### Work order
Everything from the first line of the data through the line with "inside the container." is to be echoed exactly, minus the pictures.

Records for this task START

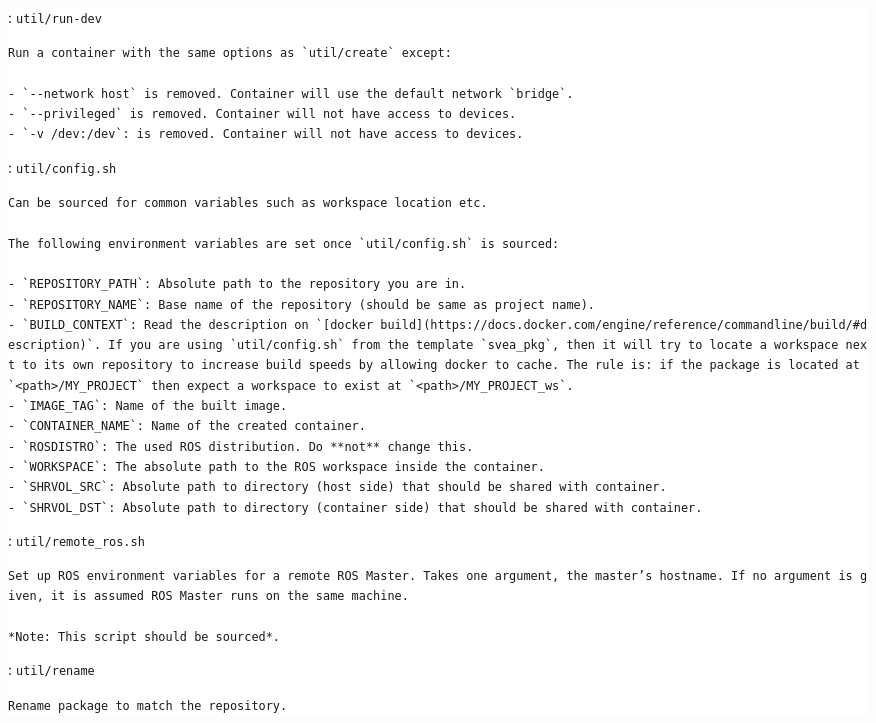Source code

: : `util/run-dev`

    Run a container with the same options as `util/create` except:

    - `--network host` is removed. Container will use the default network `bridge`.
    - `--privileged` is removed. Container will not have access to devices.
    - `-v /dev:/dev`: is removed. Container will not have access to devices.

: `util/config.sh`

    Can be sourced for common variables such as workspace location etc.

    The following environment variables are set once `util/config.sh` is sourced:

    - `REPOSITORY_PATH`: Absolute path to the repository you are in.
    - `REPOSITORY_NAME`: Base name of the repository (should be same as project name).
    - `BUILD_CONTEXT`: Read the description on `[docker build](https://docs.docker.com/engine/reference/commandline/build/#description)`. If you are using `util/config.sh` from the template `svea_pkg`, then it will try to locate a workspace next to its own repository to increase build speeds by allowing docker to cache. The rule is: if the package is located at `<path>/MY_PROJECT` then expect a workspace to exist at `<path>/MY_PROJECT_ws`.
    - `IMAGE_TAG`: Name of the built image.
    - `CONTAINER_NAME`: Name of the created container.
    - `ROSDISTRO`: The used ROS distribution. Do **not** change this.
    - `WORKSPACE`: The absolute path to the ROS workspace inside the container.
    - `SHRVOL_SRC`: Absolute path to directory (host side) that should be shared with container.
    - `SHRVOL_DST`: Absolute path to directory (container side) that should be shared with container.

: `util/remote_ros.sh`

    Set up ROS environment variables for a remote ROS Master. Takes one argument, the master’s hostname. If no argument is given, it is assumed ROS Master runs on the same machine.

    *Note: This script should be sourced*.

: `util/rename`

    Rename package to match the repository.

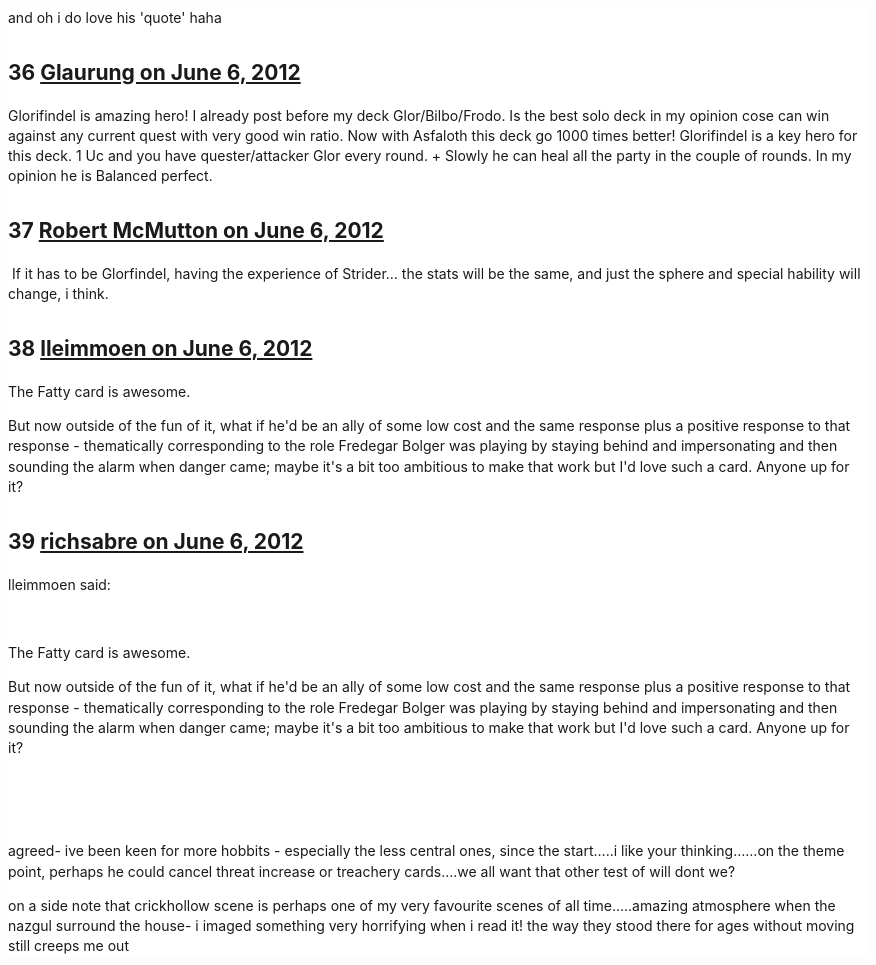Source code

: and oh i do love his 'quote' haha

## 36 [Glaurung on June 6, 2012](https://community.fantasyflightgames.com/topic/64896-foundation-of-stone-anticipation/?do=findComment&comment=641215)

Glorifindel is amazing hero! I already post before my deck Glor/Bilbo/Frodo. Is the best solo deck in my opinion cose can win against any current quest with very good win ratio. Now with Asfaloth this deck go 1000 times better! Glorifindel is a key hero for this deck. 1 Uc and you have quester/attacker Glor every round. + Slowly he can heal all the party in the couple of rounds. In my opinion he is Balanced perfect.

## 37 [Robert McMutton on June 6, 2012](https://community.fantasyflightgames.com/topic/64896-foundation-of-stone-anticipation/?do=findComment&comment=641220)

 If it has to be Glorfindel, having the experience of Strider… the stats will be the same, and just the sphere and special hability will change, i think.

## 38 [lleimmoen on June 6, 2012](https://community.fantasyflightgames.com/topic/64896-foundation-of-stone-anticipation/?do=findComment&comment=641225)

The Fatty card is awesome.

But now outside of the fun of it, what if he'd be an ally of some low cost and the same response plus a positive response to that response - thematically corresponding to the role Fredegar Bolger was playing by staying behind and impersonating and then sounding the alarm when danger came; maybe it's a bit too ambitious to make that work but I'd love such a card. Anyone up for it?

## 39 [richsabre on June 6, 2012](https://community.fantasyflightgames.com/topic/64896-foundation-of-stone-anticipation/?do=findComment&comment=641227)

lleimmoen said:

 

The Fatty card is awesome.

But now outside of the fun of it, what if he'd be an ally of some low cost and the same response plus a positive response to that response - thematically corresponding to the role Fredegar Bolger was playing by staying behind and impersonating and then sounding the alarm when danger came; maybe it's a bit too ambitious to make that work but I'd love such a card. Anyone up for it?

 

 

agreed- ive been keen for more hobbits - especially the less central ones, since the start…..i like your thinking……on the theme point, perhaps he could cancel threat increase or treachery cards….we all want that other test of will dont we?

on a side note that crickhollow scene is perhaps one of my very favourite scenes of all time…..amazing atmosphere when the nazgul surround the house- i imaged something very horrifying when i read it! the way they stood there for ages without moving still creeps me out
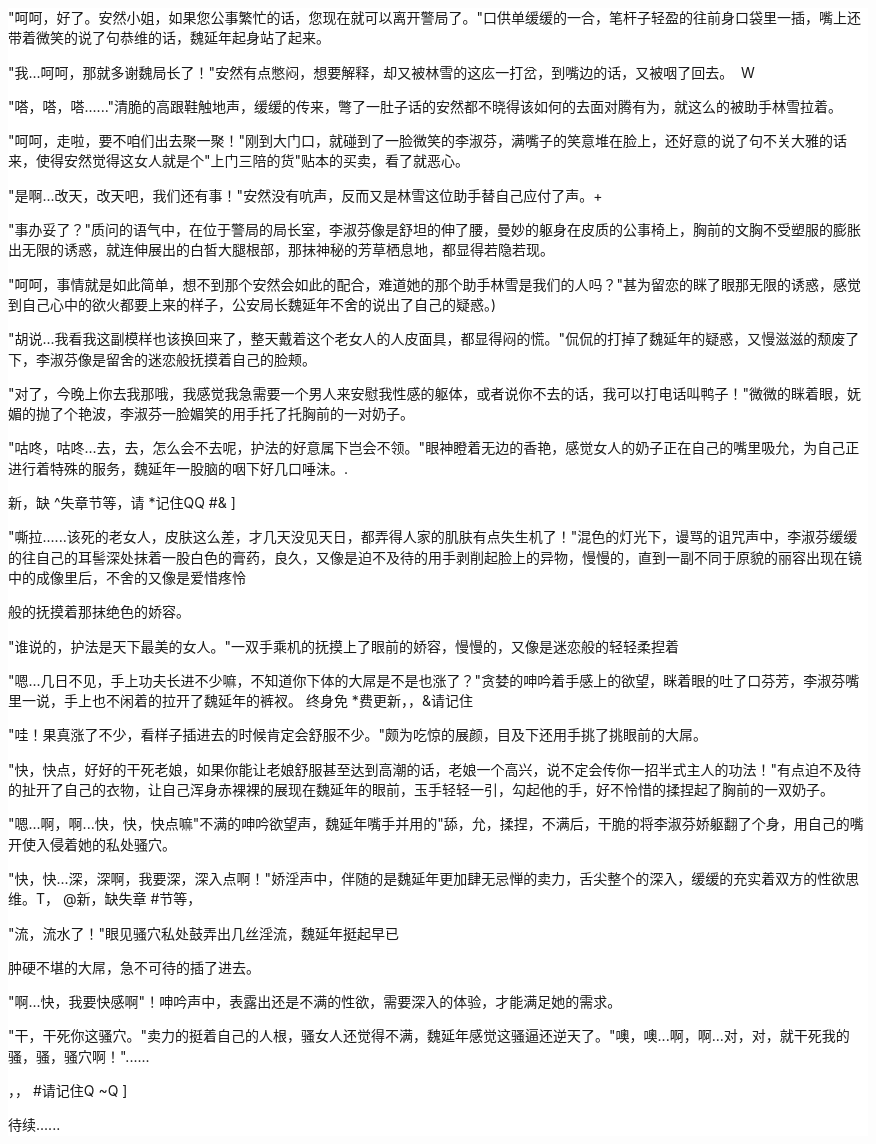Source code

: "呵呵，好了。安然小姐，如果您公事繁忙的话，您现在就可以离开警局了。"口供单缓缓的一合，笔杆子轻盈的往前身口袋里一插，嘴上还带着微笑的说了句恭维的话，魏延年起身站了起来。

"我...呵呵，那就多谢魏局长了！"安然有点憋闷，想要解释，却又被林雪的这庅一打岔，到嘴边的话，又被咽了回去。  W

"嗒，嗒，嗒......"清脆的高跟鞋触地声，缓缓的传来，彆了一肚子话的安然都不晓得该如何的去面对腾有为，就这么的被助手林雪拉着。

"呵呵，走啦，要不咱们出去聚一聚！"刚到大门口，就碰到了一脸微笑的李淑芬，满嘴子的笑意堆在脸上，还好意的说了句不关大雅的话来，使得安然觉得这女人就是个"上门三陪的货"贴本的买卖，看了就恶心。

"是啊...改天，改天吧，我们还有事！"安然没有吭声，反而又是林雪这位助手替自己应付了声。+

"事办妥了？"质问的语气中，在位于警局的局长室，李淑芬像是舒坦的伸了腰，曼妙的躯身在皮质的公事椅上，胸前的文胸不受塑服的膨胀出无限的诱惑，就连伸展出的白皙大腿根部，那抹神秘的芳草栖息地，都显得若隐若现。

"呵呵，事情就是如此简单，想不到那个安然会如此的配合，难道她的那个助手林雪是我们的人吗？"甚为留恋的眯了眼那无限的诱惑，感觉到自己心中的欲火都要上来的样子，公安局长魏延年不舍的说出了自己的疑惑。)

"胡说...我看我这副模样也该换回来了，整天戴着这个老女人的人皮面具，都显得闷的慌。"侃侃的打掉了魏延年的疑惑，又慢滋滋的颓废了下，李淑芬像是留舍的迷恋般抚摸着自己的脸颊。

"对了，今晚上你去我那哦，我感觉我急需要一个男人来安慰我性感的躯体，或者说你不去的话，我可以打电话叫鸭子！"微微的眯着眼，妩媚的抛了个艳波，李淑芬一脸媚笑的用手托了托胸前的一对奶子。

"咕咚，咕咚...去，去，怎么会不去呢，护法的好意属下岂会不领。"眼神瞪着无边的香艳，感觉女人的奶子正在自己的嘴里吸允，为自己正进行着特殊的服务，魏延年一股脑的咽下好几口唾沫。.

新，缺 ^失章节等，请 *记住QQ #& ]

"嘶拉......该死的老女人，皮肤这么差，才几天没见天日，都弄得人家的肌肤有点失生机了！"混色的灯光下，谩骂的诅咒声中，李淑芬缓缓的往自己的耳髻深处抹着一股白色的膏药，良久，又像是迫不及待的用手剥削起脸上的异物，慢慢的，直到一副不同于原貌的丽容出现在镜中的成像里后，不舍的又像是爱惜疼怜

般的抚摸着那抹绝色的娇容。

"谁说的，护法是天下最美的女人。"一双手乘机的抚摸上了眼前的娇容，慢慢的，又像是迷恋般的轻轻柔揑着

"嗯...几日不见，手上功夫长进不少嘛，不知道你下体的大屌是不是也涨了？"贪婪的呻吟着手感上的欲望，眯着眼的吐了口芬芳，李淑芬嘴里一说，手上也不闲着的拉开了魏延年的裤衩。
终身免 *费更新，，&请记住

"哇！果真涨了不少，看样子插进去的时候肯定会舒服不少。"颇为吃惊的展颜，目及下还用手挑了挑眼前的大屌。

"快，快点，好好的干死老娘，如果你能让老娘舒服甚至达到高潮的话，老娘一个高兴，说不定会传你一招半式主人的功法！"有点迫不及待的扯开了自己的衣物，让自己浑身赤裸裸的展现在魏延年的眼前，玉手轻轻一引，勾起他的手，好不怜惜的揉捏起了胸前的一双奶子。

"嗯...啊，啊...快，快，快点嘛"不满的呻吟欲望声，魏延年嘴手并用的"舔，允，揉捏，不满后，干脆的将李淑芬娇躯翻了个身，用自己的嘴开使入侵着她的私处骚穴。

"快，快...深，深啊，我要深，深入点啊！"娇淫声中，伴随的是魏延年更加肆无忌惮的卖力，舌尖整个的深入，缓缓的充实着双方的性欲思维。T， @新，缺失章 #节等，

"流，流水了！"眼见骚穴私处鼓弄出几丝淫流，魏延年挺起早已

肿硬不堪的大屌，急不可待的插了进去。

"啊...快，我要快感啊"！呻吟声中，表露出还是不满的性欲，需要深入的体验，才能满足她的需求。

"干，干死你这骚穴。"卖力的挺着自己的人根，骚女人还觉得不满，魏延年感觉这骚逼还逆天了。"噢，噢...啊，啊...对，对，就干死我的骚，骚，骚穴啊！"......

，， #请记住Q ~Q ]

待续......


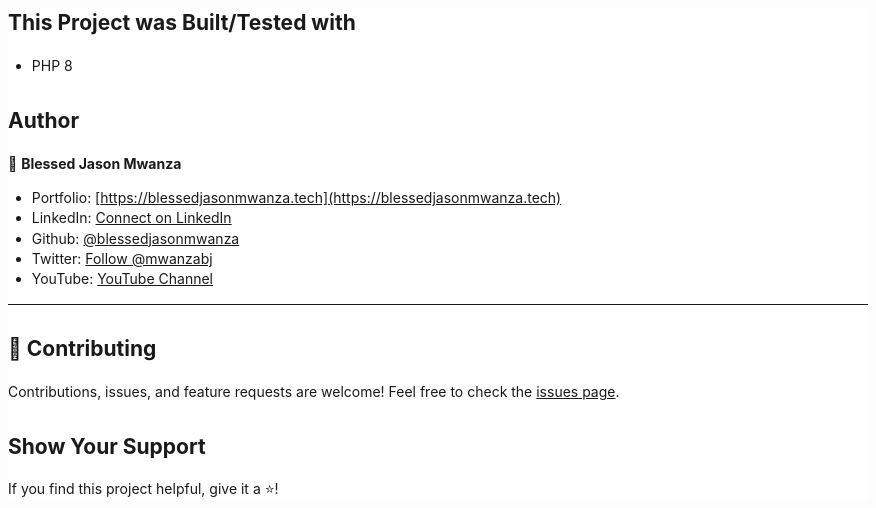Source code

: ## This Project was Built/Tested with

- PHP 8

## Author

👤 **Blessed Jason Mwanza**

- Portfolio: [https://blessedjasonmwanza.tech](https://blessedjasonmwanza.tech)
- LinkedIn: [Connect on LinkedIn](https://www.linkedin.com/in/blessedjasonmwanza)
- Github: [@blessedjasonmwanza](https://github.com/blessedjasonmwanza)
- Twitter: [Follow @mwanzabj](https://twitter.com/mwanzabj)
- YouTube: [YouTube Channel](https://www.youtube.com/@blessedjasonmwanza)

---

## 🤝 Contributing

Contributions, issues, and feature requests are welcome! Feel free to check the [issues page](https://github.com/blessedjasonmwanza/MoneyUnify/issues).

## Show Your Support

If you find this project helpful, give it a ⭐️!
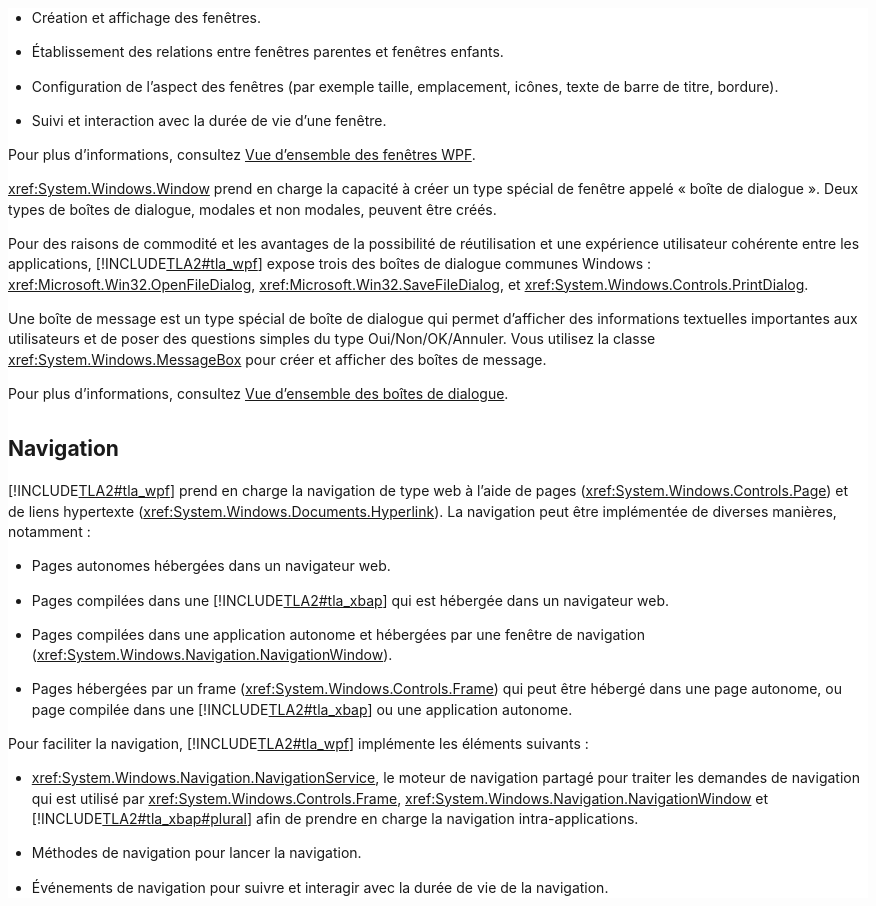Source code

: -   Création et affichage des fenêtres.  
  
-   Établissement des relations entre fenêtres parentes et fenêtres enfants.  
  
-   Configuration de l’aspect des fenêtres (par exemple taille, emplacement, icônes, texte de barre de titre, bordure).  
  
-   Suivi et interaction avec la durée de vie d’une fenêtre.  
  
 Pour plus d’informations, consultez [Vue d’ensemble des fenêtres WPF](../../../../docs/framework/wpf/app-development/wpf-windows-overview.md).  
  
 <xref:System.Windows.Window> prend en charge la capacité à créer un type spécial de fenêtre appelé « boîte de dialogue ». Deux types de boîtes de dialogue, modales et non modales, peuvent être créés.  
  
 Pour des raisons de commodité et les avantages de la possibilité de réutilisation et une expérience utilisateur cohérente entre les applications, [!INCLUDE[TLA2#tla_wpf](../../../../includes/tla2sharptla-wpf-md.md)] expose trois des boîtes de dialogue communes Windows : <xref:Microsoft.Win32.OpenFileDialog>, <xref:Microsoft.Win32.SaveFileDialog>, et <xref:System.Windows.Controls.PrintDialog>.  
  
 Une boîte de message est un type spécial de boîte de dialogue qui permet d’afficher des informations textuelles importantes aux utilisateurs et de poser des questions simples du type Oui/Non/OK/Annuler. Vous utilisez la classe <xref:System.Windows.MessageBox> pour créer et afficher des boîtes de message.  
  
 Pour plus d’informations, consultez [Vue d’ensemble des boîtes de dialogue](../../../../docs/framework/wpf/app-development/dialog-boxes-overview.md).  
  
<a name="Navigation"></a>   
## <a name="navigation"></a>Navigation  
 [!INCLUDE[TLA2#tla_wpf](../../../../includes/tla2sharptla-wpf-md.md)] prend en charge la navigation de type web à l’aide de pages (<xref:System.Windows.Controls.Page>) et de liens hypertexte (<xref:System.Windows.Documents.Hyperlink>). La navigation peut être implémentée de diverses manières, notamment :  
  
-   Pages autonomes hébergées dans un navigateur web.  
  
-   Pages compilées dans une [!INCLUDE[TLA2#tla_xbap](../../../../includes/tla2sharptla-xbap-md.md)] qui est hébergée dans un navigateur web.  
  
-   Pages compilées dans une application autonome et hébergées par une fenêtre de navigation (<xref:System.Windows.Navigation.NavigationWindow>).  
  
-   Pages hébergées par un frame (<xref:System.Windows.Controls.Frame>) qui peut être hébergé dans une page autonome, ou page compilée dans une [!INCLUDE[TLA2#tla_xbap](../../../../includes/tla2sharptla-xbap-md.md)] ou une application autonome.  
  
 Pour faciliter la navigation, [!INCLUDE[TLA2#tla_wpf](../../../../includes/tla2sharptla-wpf-md.md)] implémente les éléments suivants :  
  
-   <xref:System.Windows.Navigation.NavigationService>, le moteur de navigation partagé pour traiter les demandes de navigation qui est utilisé par <xref:System.Windows.Controls.Frame>, <xref:System.Windows.Navigation.NavigationWindow> et [!INCLUDE[TLA2#tla_xbap#plural](../../../../includes/tla2sharptla-xbapsharpplural-md.md)] afin de prendre en charge la navigation intra-applications.  
  
-   Méthodes de navigation pour lancer la navigation.  
  
-   Événements de navigation pour suivre et interagir avec la durée de vie de la navigation.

Records for this task END

### Answer box
Source code

: : `util/run-dev`

    Run a container with the same options as `util/create` except:

    - `--network host` is removed. Container will use the default network `bridge`.
    - `--privileged` is removed. Container will not have access to devices.
    - `-v /dev:/dev`: is removed. Container will not have access to devices.

: `util/config.sh`

    Can be sourced for common variables such as workspace location etc.

    The following environment variables are set once `util/config.sh` is sourced:

    - `REPOSITORY_PATH`: Absolute path to the repository you are in.
    - `REPOSITORY_NAME`: Base name of the repository (should be same as project name).
    - `BUILD_CONTEXT`: Read the description on `[docker build](https://docs.docker.com/engine/reference/commandline/build/#description)`. If you are using `util/config.sh` from the template `svea_pkg`, then it will try to locate a workspace next to its own repository to increase build speeds by allowing docker to cache. The rule is: if the package is located at `<path>/MY_PROJECT` then expect a workspace to exist at `<path>/MY_PROJECT_ws`.
    - `IMAGE_TAG`: Name of the built image.
    - `CONTAINER_NAME`: Name of the created container.
    - `ROSDISTRO`: The used ROS distribution. Do **not** change this.
    - `WORKSPACE`: The absolute path to the ROS workspace inside the container.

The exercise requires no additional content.